Can you clarify why the different in kata-agent (at creation) versus cc-agent (at start)? Any impact performance wise of doing the hot plugs earlier?
Shouldn't we still be able to hot-plug devices later as well, or this just specific to the container workload rootfs?
@egernst the code taking care of the rootfs hotplug (in case of devicemapper) has to be called before we try to create a container from the agent in case of Kata, otherwise the container won't be properly created. In case of hyperstart, we were doing this at the start stage because the call to agent.createContainer()
was actually a no-op in this case. I think that Hyperstart is more a particular case, but the logic is to prepare everything (rootfs, mounts, devices) so that the container can be properly created without missing any resources. That's why I globally moved this code from container.start()
to createContainer()
.
We were doing a lot of things from the start stage, but we actually realized that most of the work has to be performed at creation time. This way, the start stage becomes a simple trigger to actually start the container workload.
Does that make sense ?
Note on this PR. I think I have found why the CRIO tests were not passing for devicemapper case only (ubuntu 17.10). All the failing tests were dealing with created containers that were never started. In this case when the container is stopped by CRIO, we get a kill signal, meaning we kill the shim without passing the signal to the agent (not supported), and we set the container state to STOPPED. For this reason, the container.stop()
is called (when CRIO triggers a cc-runtime state
) but it returns immediately because the container is already stopped.
In the context of this PR moving the rootfs creation from container.start()
to createContainer()
, this is the root cause of the observed issues... Indeed, container.stop()
not being called was not an issue until now, because a CREATED container had not done any extra mount or hotplug.
@sameo please review it, I have managed to get CRI-O issues fixed by allowing a container to be STOPPED from a READY state (which is a valid case). To avoid any confusion, issue #606 is a different issue which needs to be addressed separately.

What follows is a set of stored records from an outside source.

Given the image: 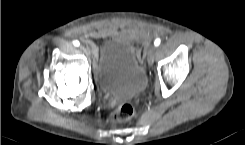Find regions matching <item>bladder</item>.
I'll return each mask as SVG.
<instances>
[{"label":"bladder","mask_w":245,"mask_h":145,"mask_svg":"<svg viewBox=\"0 0 245 145\" xmlns=\"http://www.w3.org/2000/svg\"><path fill=\"white\" fill-rule=\"evenodd\" d=\"M95 72L104 94L132 98L145 88V73L134 41L129 37H105Z\"/></svg>","instance_id":"31cf9c89"}]
</instances>
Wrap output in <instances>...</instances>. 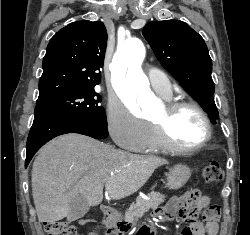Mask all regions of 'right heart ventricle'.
<instances>
[{"label": "right heart ventricle", "instance_id": "1", "mask_svg": "<svg viewBox=\"0 0 250 235\" xmlns=\"http://www.w3.org/2000/svg\"><path fill=\"white\" fill-rule=\"evenodd\" d=\"M163 98L166 100L170 99V97L169 98L163 97ZM164 150H166V148L160 143L154 127L150 125L148 139L144 144V146L140 149V151L145 153H152Z\"/></svg>", "mask_w": 250, "mask_h": 235}]
</instances>
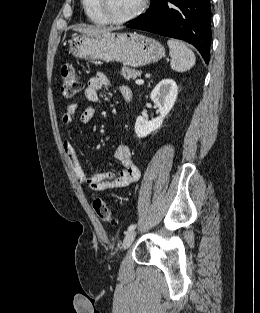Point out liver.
I'll return each instance as SVG.
<instances>
[{
  "instance_id": "6515ba94",
  "label": "liver",
  "mask_w": 260,
  "mask_h": 313,
  "mask_svg": "<svg viewBox=\"0 0 260 313\" xmlns=\"http://www.w3.org/2000/svg\"><path fill=\"white\" fill-rule=\"evenodd\" d=\"M74 30L83 34H93V33L110 32L114 29L113 28H101V27H77Z\"/></svg>"
}]
</instances>
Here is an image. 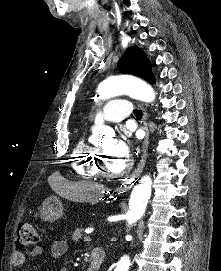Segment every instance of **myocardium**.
I'll return each mask as SVG.
<instances>
[{"instance_id": "obj_1", "label": "myocardium", "mask_w": 221, "mask_h": 271, "mask_svg": "<svg viewBox=\"0 0 221 271\" xmlns=\"http://www.w3.org/2000/svg\"><path fill=\"white\" fill-rule=\"evenodd\" d=\"M135 158H129L128 161H124V165L119 166V170H112L111 163H107V158H102L101 161H99V169L103 170V178H107L109 176V179H117V176L120 175H126L127 172H132L136 169L135 165H131L132 163H135Z\"/></svg>"}]
</instances>
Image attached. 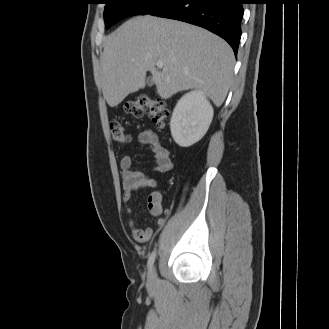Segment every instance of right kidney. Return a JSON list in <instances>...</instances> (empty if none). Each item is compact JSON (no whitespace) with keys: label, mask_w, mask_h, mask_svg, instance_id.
Here are the masks:
<instances>
[{"label":"right kidney","mask_w":329,"mask_h":329,"mask_svg":"<svg viewBox=\"0 0 329 329\" xmlns=\"http://www.w3.org/2000/svg\"><path fill=\"white\" fill-rule=\"evenodd\" d=\"M213 119V107L202 91H191L177 102L170 121L171 135L181 147L198 142Z\"/></svg>","instance_id":"obj_1"}]
</instances>
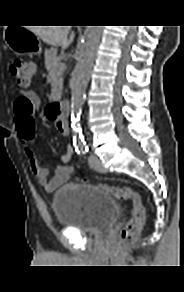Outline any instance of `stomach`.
<instances>
[{"label":"stomach","instance_id":"1","mask_svg":"<svg viewBox=\"0 0 184 292\" xmlns=\"http://www.w3.org/2000/svg\"><path fill=\"white\" fill-rule=\"evenodd\" d=\"M7 46L18 55H39L42 51L39 38L25 27L9 26L4 34Z\"/></svg>","mask_w":184,"mask_h":292}]
</instances>
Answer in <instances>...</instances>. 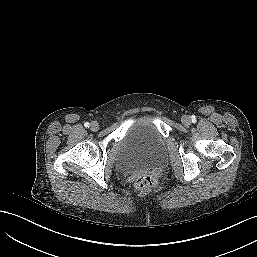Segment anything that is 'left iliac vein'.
<instances>
[{
    "instance_id": "obj_1",
    "label": "left iliac vein",
    "mask_w": 257,
    "mask_h": 257,
    "mask_svg": "<svg viewBox=\"0 0 257 257\" xmlns=\"http://www.w3.org/2000/svg\"><path fill=\"white\" fill-rule=\"evenodd\" d=\"M181 122H182L184 125H190V123H191V118H190L188 115H184V116H182V118H181Z\"/></svg>"
}]
</instances>
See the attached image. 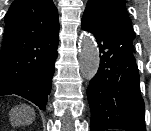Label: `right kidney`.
<instances>
[{
  "instance_id": "right-kidney-1",
  "label": "right kidney",
  "mask_w": 151,
  "mask_h": 131,
  "mask_svg": "<svg viewBox=\"0 0 151 131\" xmlns=\"http://www.w3.org/2000/svg\"><path fill=\"white\" fill-rule=\"evenodd\" d=\"M25 112V114H26V112H27V109L24 111ZM27 115V114H26ZM27 122V116H26V119H25V123Z\"/></svg>"
}]
</instances>
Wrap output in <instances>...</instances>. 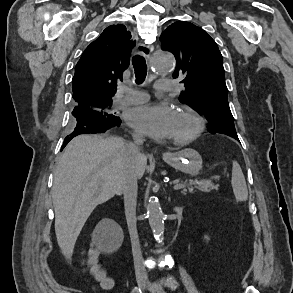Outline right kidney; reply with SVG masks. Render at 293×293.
I'll use <instances>...</instances> for the list:
<instances>
[{
    "mask_svg": "<svg viewBox=\"0 0 293 293\" xmlns=\"http://www.w3.org/2000/svg\"><path fill=\"white\" fill-rule=\"evenodd\" d=\"M123 238L124 236L120 226L116 222L110 221L108 234L100 244L101 249L106 253H113L120 248Z\"/></svg>",
    "mask_w": 293,
    "mask_h": 293,
    "instance_id": "1",
    "label": "right kidney"
}]
</instances>
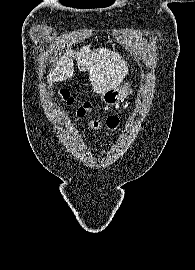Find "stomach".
<instances>
[{"label": "stomach", "instance_id": "1", "mask_svg": "<svg viewBox=\"0 0 195 270\" xmlns=\"http://www.w3.org/2000/svg\"><path fill=\"white\" fill-rule=\"evenodd\" d=\"M129 93L127 86L122 88H112L101 94L102 101L107 105H115L120 99L125 97Z\"/></svg>", "mask_w": 195, "mask_h": 270}]
</instances>
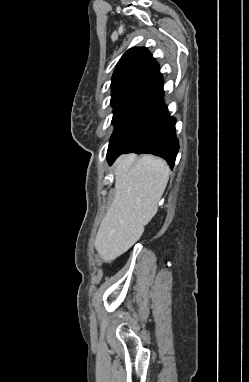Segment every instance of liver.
Here are the masks:
<instances>
[{"instance_id":"6515ba94","label":"liver","mask_w":249,"mask_h":382,"mask_svg":"<svg viewBox=\"0 0 249 382\" xmlns=\"http://www.w3.org/2000/svg\"><path fill=\"white\" fill-rule=\"evenodd\" d=\"M115 195L100 224L95 247L100 257L112 261L141 237L155 216L168 183L166 161L151 155L137 159L121 155L114 164Z\"/></svg>"}]
</instances>
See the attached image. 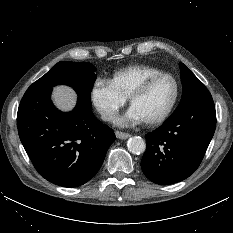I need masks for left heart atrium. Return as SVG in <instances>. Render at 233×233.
<instances>
[{
    "mask_svg": "<svg viewBox=\"0 0 233 233\" xmlns=\"http://www.w3.org/2000/svg\"><path fill=\"white\" fill-rule=\"evenodd\" d=\"M142 121H144L142 116L131 106L125 116L120 120V123H139Z\"/></svg>",
    "mask_w": 233,
    "mask_h": 233,
    "instance_id": "left-heart-atrium-1",
    "label": "left heart atrium"
}]
</instances>
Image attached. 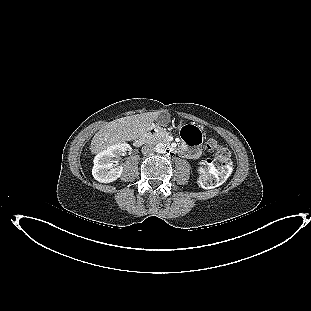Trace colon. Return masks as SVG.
Listing matches in <instances>:
<instances>
[{"label": "colon", "instance_id": "5ec220e1", "mask_svg": "<svg viewBox=\"0 0 311 311\" xmlns=\"http://www.w3.org/2000/svg\"><path fill=\"white\" fill-rule=\"evenodd\" d=\"M181 131L183 138L188 140L191 144H199L201 139L200 132H197L189 125L183 126ZM206 150L213 153V158L208 166V174L200 177V184L219 185L224 183L232 172L230 151L228 148L224 147L213 139L207 142Z\"/></svg>", "mask_w": 311, "mask_h": 311}]
</instances>
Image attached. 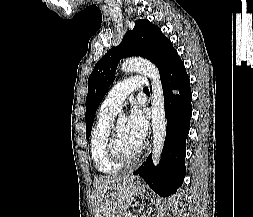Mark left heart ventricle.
Returning <instances> with one entry per match:
<instances>
[{
    "mask_svg": "<svg viewBox=\"0 0 253 217\" xmlns=\"http://www.w3.org/2000/svg\"><path fill=\"white\" fill-rule=\"evenodd\" d=\"M116 131L121 151L127 156L135 154L139 150L141 144L131 136L127 124L125 122L116 124Z\"/></svg>",
    "mask_w": 253,
    "mask_h": 217,
    "instance_id": "left-heart-ventricle-1",
    "label": "left heart ventricle"
}]
</instances>
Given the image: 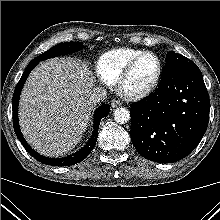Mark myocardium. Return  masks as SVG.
<instances>
[{"label": "myocardium", "instance_id": "obj_1", "mask_svg": "<svg viewBox=\"0 0 220 220\" xmlns=\"http://www.w3.org/2000/svg\"><path fill=\"white\" fill-rule=\"evenodd\" d=\"M153 56L155 57V59L157 60V72L155 74V77L153 78L152 82L145 87L142 90L139 91H130L126 88V83L132 73V71L134 70L135 66L137 65V63L145 56ZM162 61L161 58L152 51H143L140 54H138L137 56H135L125 67V69L123 70V72L121 73V75L119 76L116 85H117V91L119 93V95L126 99V100H130V101H136V100H140L145 98L146 96H148L158 85V82L160 80L161 74H162Z\"/></svg>", "mask_w": 220, "mask_h": 220}]
</instances>
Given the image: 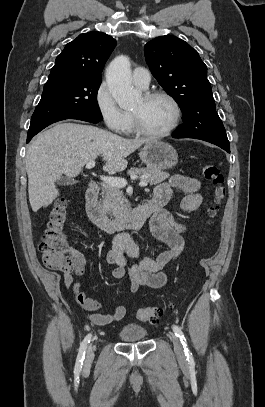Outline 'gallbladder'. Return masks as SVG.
I'll return each instance as SVG.
<instances>
[{
	"mask_svg": "<svg viewBox=\"0 0 265 407\" xmlns=\"http://www.w3.org/2000/svg\"><path fill=\"white\" fill-rule=\"evenodd\" d=\"M76 183H77L76 180H74L72 178H69V177H61L57 181V184L60 185V186H68V185H73V184H76Z\"/></svg>",
	"mask_w": 265,
	"mask_h": 407,
	"instance_id": "bac80fb5",
	"label": "gallbladder"
}]
</instances>
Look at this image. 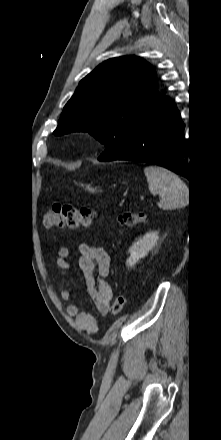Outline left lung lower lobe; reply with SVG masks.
<instances>
[{
    "label": "left lung lower lobe",
    "mask_w": 221,
    "mask_h": 440,
    "mask_svg": "<svg viewBox=\"0 0 221 440\" xmlns=\"http://www.w3.org/2000/svg\"><path fill=\"white\" fill-rule=\"evenodd\" d=\"M185 124L171 98H160L143 114L130 135L128 147L116 160L149 162L190 180L183 150ZM98 160L101 161L100 157Z\"/></svg>",
    "instance_id": "obj_1"
}]
</instances>
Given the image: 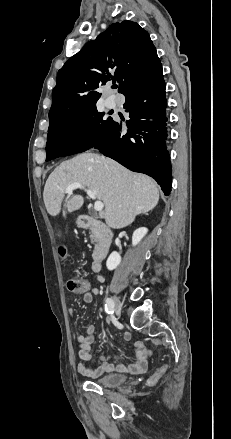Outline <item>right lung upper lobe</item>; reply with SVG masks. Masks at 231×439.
Wrapping results in <instances>:
<instances>
[{
	"instance_id": "obj_1",
	"label": "right lung upper lobe",
	"mask_w": 231,
	"mask_h": 439,
	"mask_svg": "<svg viewBox=\"0 0 231 439\" xmlns=\"http://www.w3.org/2000/svg\"><path fill=\"white\" fill-rule=\"evenodd\" d=\"M162 76V65L148 32L136 22L112 24L88 42L58 71L50 123L96 107V89L115 78L119 92L132 91Z\"/></svg>"
}]
</instances>
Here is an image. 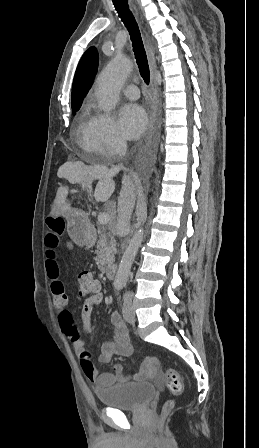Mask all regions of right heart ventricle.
Listing matches in <instances>:
<instances>
[{
	"mask_svg": "<svg viewBox=\"0 0 259 448\" xmlns=\"http://www.w3.org/2000/svg\"><path fill=\"white\" fill-rule=\"evenodd\" d=\"M99 114L95 111L93 104L87 100L82 105V108L76 118L75 126L80 136L81 144L84 148L93 151V135L98 120ZM87 156V163H98L101 161L95 154Z\"/></svg>",
	"mask_w": 259,
	"mask_h": 448,
	"instance_id": "right-heart-ventricle-1",
	"label": "right heart ventricle"
}]
</instances>
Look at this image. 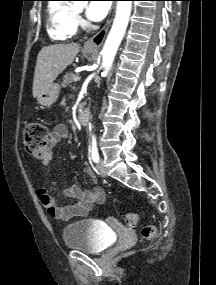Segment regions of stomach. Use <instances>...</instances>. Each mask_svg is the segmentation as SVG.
Here are the masks:
<instances>
[{
  "mask_svg": "<svg viewBox=\"0 0 216 285\" xmlns=\"http://www.w3.org/2000/svg\"><path fill=\"white\" fill-rule=\"evenodd\" d=\"M95 50L84 51L86 54H92ZM60 93V85L58 83H52L47 89L37 96L39 104L49 107L53 105Z\"/></svg>",
  "mask_w": 216,
  "mask_h": 285,
  "instance_id": "0dacf381",
  "label": "stomach"
}]
</instances>
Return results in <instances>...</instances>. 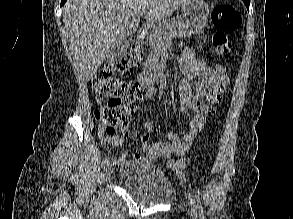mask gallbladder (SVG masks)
Here are the masks:
<instances>
[{
  "mask_svg": "<svg viewBox=\"0 0 293 219\" xmlns=\"http://www.w3.org/2000/svg\"><path fill=\"white\" fill-rule=\"evenodd\" d=\"M131 41H132V37L130 36H124V35L117 36L109 50L107 61L110 63H114L122 59Z\"/></svg>",
  "mask_w": 293,
  "mask_h": 219,
  "instance_id": "bac80fb5",
  "label": "gallbladder"
}]
</instances>
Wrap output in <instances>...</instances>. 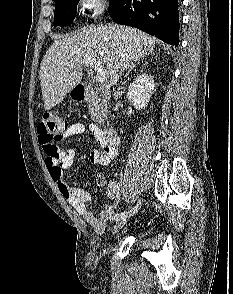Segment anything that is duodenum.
I'll return each instance as SVG.
<instances>
[{"label": "duodenum", "instance_id": "obj_1", "mask_svg": "<svg viewBox=\"0 0 233 294\" xmlns=\"http://www.w3.org/2000/svg\"><path fill=\"white\" fill-rule=\"evenodd\" d=\"M89 95V89L84 86V85H78L75 89H74V96L76 98V100H85L87 98V96ZM103 133V137L104 139L112 144V145H116L119 142V137L117 132L112 129L109 126H106L103 128L102 130Z\"/></svg>", "mask_w": 233, "mask_h": 294}]
</instances>
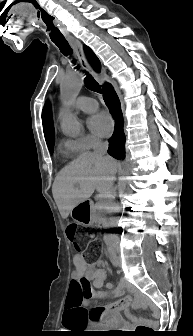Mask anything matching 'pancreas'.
I'll return each instance as SVG.
<instances>
[{
  "mask_svg": "<svg viewBox=\"0 0 193 336\" xmlns=\"http://www.w3.org/2000/svg\"><path fill=\"white\" fill-rule=\"evenodd\" d=\"M95 212L97 213V218L95 217V221L100 222L101 226L106 224V221L103 218L104 212L101 210L99 206H95Z\"/></svg>",
  "mask_w": 193,
  "mask_h": 336,
  "instance_id": "pancreas-1",
  "label": "pancreas"
}]
</instances>
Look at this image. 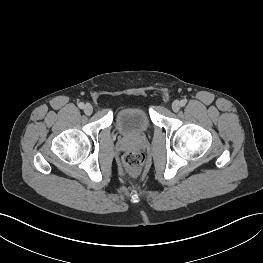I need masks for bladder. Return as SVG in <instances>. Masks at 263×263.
I'll use <instances>...</instances> for the list:
<instances>
[{
  "label": "bladder",
  "mask_w": 263,
  "mask_h": 263,
  "mask_svg": "<svg viewBox=\"0 0 263 263\" xmlns=\"http://www.w3.org/2000/svg\"><path fill=\"white\" fill-rule=\"evenodd\" d=\"M117 131L126 137H145L152 129L148 114L139 106H127L115 114Z\"/></svg>",
  "instance_id": "obj_1"
}]
</instances>
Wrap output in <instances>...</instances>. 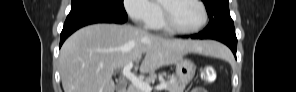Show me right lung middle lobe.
Segmentation results:
<instances>
[{"label": "right lung middle lobe", "instance_id": "right-lung-middle-lobe-1", "mask_svg": "<svg viewBox=\"0 0 296 92\" xmlns=\"http://www.w3.org/2000/svg\"><path fill=\"white\" fill-rule=\"evenodd\" d=\"M86 7L127 15L123 6V0H72L71 10Z\"/></svg>", "mask_w": 296, "mask_h": 92}]
</instances>
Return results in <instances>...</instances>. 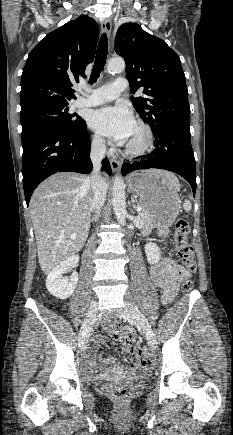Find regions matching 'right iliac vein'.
<instances>
[{
	"instance_id": "obj_1",
	"label": "right iliac vein",
	"mask_w": 233,
	"mask_h": 435,
	"mask_svg": "<svg viewBox=\"0 0 233 435\" xmlns=\"http://www.w3.org/2000/svg\"><path fill=\"white\" fill-rule=\"evenodd\" d=\"M98 312V304L96 301H93L89 309L87 311L86 319L84 321V324L82 326L80 335H79V346L81 350H85L88 346V338L89 334L93 328V325L95 323L96 317Z\"/></svg>"
}]
</instances>
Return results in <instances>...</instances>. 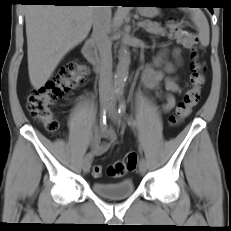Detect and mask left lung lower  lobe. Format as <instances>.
<instances>
[{"label": "left lung lower lobe", "mask_w": 231, "mask_h": 231, "mask_svg": "<svg viewBox=\"0 0 231 231\" xmlns=\"http://www.w3.org/2000/svg\"><path fill=\"white\" fill-rule=\"evenodd\" d=\"M208 9L210 10L211 13H213V8L212 7H208Z\"/></svg>", "instance_id": "left-lung-lower-lobe-1"}]
</instances>
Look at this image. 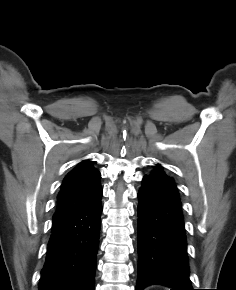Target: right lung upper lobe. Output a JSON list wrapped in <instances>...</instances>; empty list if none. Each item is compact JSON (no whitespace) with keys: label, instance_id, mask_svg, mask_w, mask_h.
<instances>
[{"label":"right lung upper lobe","instance_id":"right-lung-upper-lobe-1","mask_svg":"<svg viewBox=\"0 0 236 290\" xmlns=\"http://www.w3.org/2000/svg\"><path fill=\"white\" fill-rule=\"evenodd\" d=\"M101 193L100 172L92 166L91 161L80 162L63 180L53 218L90 204Z\"/></svg>","mask_w":236,"mask_h":290}]
</instances>
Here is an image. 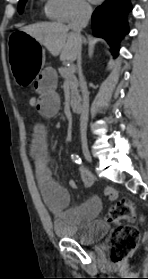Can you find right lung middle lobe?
I'll use <instances>...</instances> for the list:
<instances>
[{"instance_id":"dd1d6c3e","label":"right lung middle lobe","mask_w":148,"mask_h":279,"mask_svg":"<svg viewBox=\"0 0 148 279\" xmlns=\"http://www.w3.org/2000/svg\"><path fill=\"white\" fill-rule=\"evenodd\" d=\"M26 1L27 0H20L19 1V4H18V11H19V13H22Z\"/></svg>"}]
</instances>
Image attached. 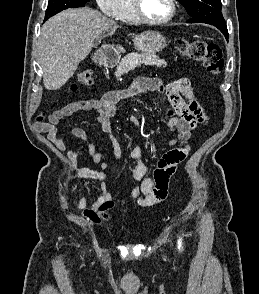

The goal of this pull request is to enable the support for block devices for Kata Containers. It appeared that our sequence in container.go was tied to the hyperstart agent expecting things to be hotplugged only at the start stage. In case of Kata Containers, we need this to happen at the creation stage. This won't hurt the case for the hyperstart agent, and this will make it work for Kata too. Now this pull request also solves other issues about implicit update of the mount list that has been discovered while trying to solve the initial problem. That's why it also refactor a bit the way bind mounts from each agent implementation actually updates the list of mounts held by the container structure.